Start of Information provided

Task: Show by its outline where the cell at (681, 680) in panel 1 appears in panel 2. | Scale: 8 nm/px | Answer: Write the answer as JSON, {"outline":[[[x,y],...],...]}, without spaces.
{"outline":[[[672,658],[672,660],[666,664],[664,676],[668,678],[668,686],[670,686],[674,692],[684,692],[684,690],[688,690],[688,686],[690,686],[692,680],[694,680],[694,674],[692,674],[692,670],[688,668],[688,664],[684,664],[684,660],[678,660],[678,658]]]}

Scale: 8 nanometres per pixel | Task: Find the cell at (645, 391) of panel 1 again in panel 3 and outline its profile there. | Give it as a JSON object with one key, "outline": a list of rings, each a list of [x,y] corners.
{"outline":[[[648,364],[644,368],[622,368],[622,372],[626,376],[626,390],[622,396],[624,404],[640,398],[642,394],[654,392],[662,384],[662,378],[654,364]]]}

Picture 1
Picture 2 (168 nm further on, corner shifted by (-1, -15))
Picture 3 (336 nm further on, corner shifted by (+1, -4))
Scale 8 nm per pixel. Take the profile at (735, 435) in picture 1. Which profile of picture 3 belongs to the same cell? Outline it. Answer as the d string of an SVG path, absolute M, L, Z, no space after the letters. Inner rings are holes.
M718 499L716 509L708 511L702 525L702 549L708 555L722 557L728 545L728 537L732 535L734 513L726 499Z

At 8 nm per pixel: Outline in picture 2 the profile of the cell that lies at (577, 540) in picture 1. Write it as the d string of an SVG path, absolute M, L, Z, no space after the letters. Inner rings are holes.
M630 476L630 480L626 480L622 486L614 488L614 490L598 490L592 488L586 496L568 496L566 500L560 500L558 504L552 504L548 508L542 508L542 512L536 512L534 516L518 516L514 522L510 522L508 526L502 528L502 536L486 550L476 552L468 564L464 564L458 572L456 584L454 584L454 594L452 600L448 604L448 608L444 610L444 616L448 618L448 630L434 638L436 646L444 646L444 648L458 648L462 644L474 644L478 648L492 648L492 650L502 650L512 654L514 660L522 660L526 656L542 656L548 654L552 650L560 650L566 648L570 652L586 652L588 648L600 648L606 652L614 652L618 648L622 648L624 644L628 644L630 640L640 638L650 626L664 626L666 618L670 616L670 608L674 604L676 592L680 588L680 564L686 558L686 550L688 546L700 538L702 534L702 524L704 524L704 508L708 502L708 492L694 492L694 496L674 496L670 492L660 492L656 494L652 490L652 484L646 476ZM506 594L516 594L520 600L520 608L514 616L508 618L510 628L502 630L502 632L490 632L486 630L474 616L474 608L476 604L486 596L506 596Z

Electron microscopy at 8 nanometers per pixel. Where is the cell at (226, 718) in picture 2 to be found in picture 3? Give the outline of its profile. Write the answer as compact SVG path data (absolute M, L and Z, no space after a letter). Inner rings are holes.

End of Information provided

Exercise description: Each line of the records that holds the word "further" should be copied out.

Reply to the exercise:
Picture 2 (168 nm further on, corner shifted by (-1, -15))
Picture 3 (336 nm further on, corner shifted by (+1, -4))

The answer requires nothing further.